Per le famiglie più fragili ARERA annuncia un aumento dei costi dell’energia elettrica

L’aumento del 18,2% per i clienti vulnerabili è inaccettabile.

Un nuovo duro colpo per le famiglie italiane più fragili. L’Autorità di Regolazione per Energia Reti e Ambiente (ARERA) ha annunciato un aumento del 18,2% delle bollette elettriche per i clienti vulnerabili nel primo trimestre del 2025. Una decisione che innesca allarme e preoccupazione tra i consumatori, già alle prese con una crisi economica e sociale senza precedenti.

Perché i prezzi aumentano così tanto?

Le cause di questo aumento sono molteplici e complesse, ma tra le principali troviamo l’instabilità geopolitica internazionale e l’aumento dei prezzi del gas naturale, che influenza direttamente i costi di produzione dell’energia elettrica.

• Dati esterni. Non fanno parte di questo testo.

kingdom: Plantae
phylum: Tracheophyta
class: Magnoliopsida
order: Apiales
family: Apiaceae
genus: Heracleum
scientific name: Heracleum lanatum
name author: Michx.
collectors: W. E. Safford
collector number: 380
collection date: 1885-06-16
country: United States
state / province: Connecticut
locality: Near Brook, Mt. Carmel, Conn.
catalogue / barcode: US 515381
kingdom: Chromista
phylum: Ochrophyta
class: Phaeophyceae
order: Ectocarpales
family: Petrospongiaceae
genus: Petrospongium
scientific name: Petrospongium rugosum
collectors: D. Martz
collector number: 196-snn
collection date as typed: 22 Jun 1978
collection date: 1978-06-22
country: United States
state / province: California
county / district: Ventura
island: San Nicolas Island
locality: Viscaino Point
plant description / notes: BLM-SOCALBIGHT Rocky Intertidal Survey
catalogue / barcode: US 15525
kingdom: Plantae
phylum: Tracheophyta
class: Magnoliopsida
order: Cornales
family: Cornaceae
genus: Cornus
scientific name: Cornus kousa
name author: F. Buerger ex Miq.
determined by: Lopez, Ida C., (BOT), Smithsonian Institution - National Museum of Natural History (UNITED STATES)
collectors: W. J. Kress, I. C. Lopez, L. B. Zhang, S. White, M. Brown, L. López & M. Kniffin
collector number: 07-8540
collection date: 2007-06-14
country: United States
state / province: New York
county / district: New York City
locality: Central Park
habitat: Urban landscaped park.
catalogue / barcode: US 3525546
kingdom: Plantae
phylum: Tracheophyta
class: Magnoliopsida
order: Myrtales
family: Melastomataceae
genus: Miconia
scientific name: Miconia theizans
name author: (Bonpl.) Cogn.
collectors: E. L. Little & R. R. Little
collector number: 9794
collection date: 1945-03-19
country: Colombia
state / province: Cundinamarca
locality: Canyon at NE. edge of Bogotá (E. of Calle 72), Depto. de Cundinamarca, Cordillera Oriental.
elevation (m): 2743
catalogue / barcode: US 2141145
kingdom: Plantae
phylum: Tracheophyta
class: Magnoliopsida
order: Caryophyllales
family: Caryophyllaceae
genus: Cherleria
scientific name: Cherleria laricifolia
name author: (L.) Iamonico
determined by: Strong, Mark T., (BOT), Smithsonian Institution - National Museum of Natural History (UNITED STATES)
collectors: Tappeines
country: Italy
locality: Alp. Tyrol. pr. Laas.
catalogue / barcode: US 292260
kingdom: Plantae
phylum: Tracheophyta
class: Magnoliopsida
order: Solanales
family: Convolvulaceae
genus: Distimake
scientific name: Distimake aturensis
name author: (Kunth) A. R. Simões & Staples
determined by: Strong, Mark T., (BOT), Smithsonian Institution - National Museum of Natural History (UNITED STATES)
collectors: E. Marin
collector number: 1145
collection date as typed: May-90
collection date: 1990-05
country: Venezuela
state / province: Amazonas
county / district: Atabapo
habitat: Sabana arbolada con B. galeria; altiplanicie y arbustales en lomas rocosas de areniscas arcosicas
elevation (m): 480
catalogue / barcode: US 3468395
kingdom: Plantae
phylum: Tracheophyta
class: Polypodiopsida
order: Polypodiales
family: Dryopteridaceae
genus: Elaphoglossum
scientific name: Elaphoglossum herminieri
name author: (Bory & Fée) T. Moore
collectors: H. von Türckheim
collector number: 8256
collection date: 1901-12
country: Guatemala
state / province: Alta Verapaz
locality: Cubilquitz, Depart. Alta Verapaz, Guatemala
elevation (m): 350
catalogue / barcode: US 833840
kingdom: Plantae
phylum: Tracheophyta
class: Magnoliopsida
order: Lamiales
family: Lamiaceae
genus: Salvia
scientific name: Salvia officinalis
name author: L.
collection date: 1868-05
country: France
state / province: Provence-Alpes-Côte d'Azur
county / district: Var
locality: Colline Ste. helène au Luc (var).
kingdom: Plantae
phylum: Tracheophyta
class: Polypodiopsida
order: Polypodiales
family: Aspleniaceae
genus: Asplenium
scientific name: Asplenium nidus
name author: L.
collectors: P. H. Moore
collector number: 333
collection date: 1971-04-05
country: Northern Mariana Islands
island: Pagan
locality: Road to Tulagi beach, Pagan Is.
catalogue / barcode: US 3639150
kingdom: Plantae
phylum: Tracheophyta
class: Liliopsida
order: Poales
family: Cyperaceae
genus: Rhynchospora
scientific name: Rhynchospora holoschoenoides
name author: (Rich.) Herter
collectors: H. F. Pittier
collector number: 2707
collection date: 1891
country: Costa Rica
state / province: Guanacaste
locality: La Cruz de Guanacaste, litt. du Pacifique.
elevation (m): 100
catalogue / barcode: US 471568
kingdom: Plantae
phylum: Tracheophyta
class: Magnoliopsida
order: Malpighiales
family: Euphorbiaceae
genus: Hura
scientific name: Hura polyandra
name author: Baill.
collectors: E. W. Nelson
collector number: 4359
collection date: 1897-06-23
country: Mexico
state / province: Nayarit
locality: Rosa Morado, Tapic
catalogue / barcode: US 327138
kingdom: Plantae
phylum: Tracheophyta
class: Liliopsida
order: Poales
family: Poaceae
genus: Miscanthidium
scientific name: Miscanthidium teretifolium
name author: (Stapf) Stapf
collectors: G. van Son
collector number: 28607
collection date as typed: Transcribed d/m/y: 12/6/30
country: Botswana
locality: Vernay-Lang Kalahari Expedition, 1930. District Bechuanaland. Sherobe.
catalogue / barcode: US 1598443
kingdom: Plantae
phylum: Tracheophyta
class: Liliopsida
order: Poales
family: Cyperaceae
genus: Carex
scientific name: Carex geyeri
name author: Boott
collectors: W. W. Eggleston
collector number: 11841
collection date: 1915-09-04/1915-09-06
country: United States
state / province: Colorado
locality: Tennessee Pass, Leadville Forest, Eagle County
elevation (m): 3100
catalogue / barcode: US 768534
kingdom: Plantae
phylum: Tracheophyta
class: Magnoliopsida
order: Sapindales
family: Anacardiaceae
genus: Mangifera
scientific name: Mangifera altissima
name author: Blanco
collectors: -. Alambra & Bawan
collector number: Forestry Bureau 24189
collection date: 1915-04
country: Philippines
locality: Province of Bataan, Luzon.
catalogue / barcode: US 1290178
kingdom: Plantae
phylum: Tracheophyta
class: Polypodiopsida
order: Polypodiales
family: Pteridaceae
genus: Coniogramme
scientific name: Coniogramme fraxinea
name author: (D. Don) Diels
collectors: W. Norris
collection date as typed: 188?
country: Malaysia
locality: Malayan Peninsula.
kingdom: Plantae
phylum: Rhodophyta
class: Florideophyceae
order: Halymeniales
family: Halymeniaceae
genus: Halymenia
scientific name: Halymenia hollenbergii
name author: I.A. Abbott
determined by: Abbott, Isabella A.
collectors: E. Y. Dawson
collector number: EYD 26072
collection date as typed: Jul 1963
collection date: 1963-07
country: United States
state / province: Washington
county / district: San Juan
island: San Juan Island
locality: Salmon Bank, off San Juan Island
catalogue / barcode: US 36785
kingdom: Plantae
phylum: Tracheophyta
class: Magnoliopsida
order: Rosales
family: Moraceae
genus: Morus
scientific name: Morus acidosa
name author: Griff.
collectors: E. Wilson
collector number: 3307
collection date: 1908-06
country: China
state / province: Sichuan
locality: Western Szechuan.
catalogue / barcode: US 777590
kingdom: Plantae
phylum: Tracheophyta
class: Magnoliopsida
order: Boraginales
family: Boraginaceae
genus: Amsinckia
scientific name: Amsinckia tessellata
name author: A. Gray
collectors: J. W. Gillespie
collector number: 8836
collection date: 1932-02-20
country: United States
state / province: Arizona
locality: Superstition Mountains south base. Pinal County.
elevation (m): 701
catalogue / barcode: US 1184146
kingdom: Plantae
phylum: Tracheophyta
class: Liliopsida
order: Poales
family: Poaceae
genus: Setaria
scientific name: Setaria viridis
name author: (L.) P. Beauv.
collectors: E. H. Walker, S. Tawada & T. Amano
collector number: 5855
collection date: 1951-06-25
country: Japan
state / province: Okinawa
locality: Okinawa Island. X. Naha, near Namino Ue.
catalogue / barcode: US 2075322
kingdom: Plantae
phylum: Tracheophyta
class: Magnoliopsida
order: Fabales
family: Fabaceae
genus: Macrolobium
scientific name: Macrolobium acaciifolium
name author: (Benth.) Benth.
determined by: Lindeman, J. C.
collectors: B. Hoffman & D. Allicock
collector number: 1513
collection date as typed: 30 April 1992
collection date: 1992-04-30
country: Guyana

In pratica, le famiglie pagano le conseguenze di una situazione che esula dal loro controllo. Pagano i costi delle guerre che non hanno voluto.

Le conseguenze per i più deboli

L’aumento delle bollette rappresenta un duro colpo per milioni di italiani, soprattutto per gli anziani, le persone con disabilità, i nuclei familiari numerosi e coloro che vivono in condizioni di disagio economico. Molte famiglie si trovano già da tempo di fronte alla scelta di dover rinunciare a beni di prima necessità, come il riscaldamento, per le spese sempre più elevate.

Cosa si può fare?

È urgente che il governo intervenga per mitigare gli effetti di questi aumenti e proteggere le famiglie più vulnerabili. A.Ba.Co. chiede:

  • Aumento dei bonus sociali: È necessario incrementare il valore dei bonus sociali e ampliarne la platea dei beneficiari, per garantire un sostegno concreto a chi ne ha più bisogno.
  • Misure di efficienza energetica: Investire in programmi per migliorare l’efficienza energetica degli edifici, soprattutto quelli occupati da famiglie a basso reddito.
  • Trasparenza e controllo sui prezzi: Rafforzare i controlli sui mercati energetici per evitare speculazioni e garantire prezzi più equi per i consumatori.
  • Sostegno alle imprese locali: Promuovere lo sviluppo di fonti di energia rinnovabile a livello locale, per ridurre la dipendenza dalle importazioni di gas e petrolio.

Le associazioni dei consumatori hanno il dovere di denunciare questa situazione e di chiedere al governo e alle istituzioni competenti di intervenire con urgenza. È necessario un confronto aperto e costruttivo con le istituzioni per trovare soluzioni concrete e durature a questo problema.

Non possiamo permettere che le famiglie italiane più fragili continuino a pagare il prezzo più alto della crisi energetica.

A.Ba.Co. continuerà a lottare per i diritti dei consumatori e a chiedere misure concrete per garantire a tutti il diritto a un’energia accessibile e sostenibile.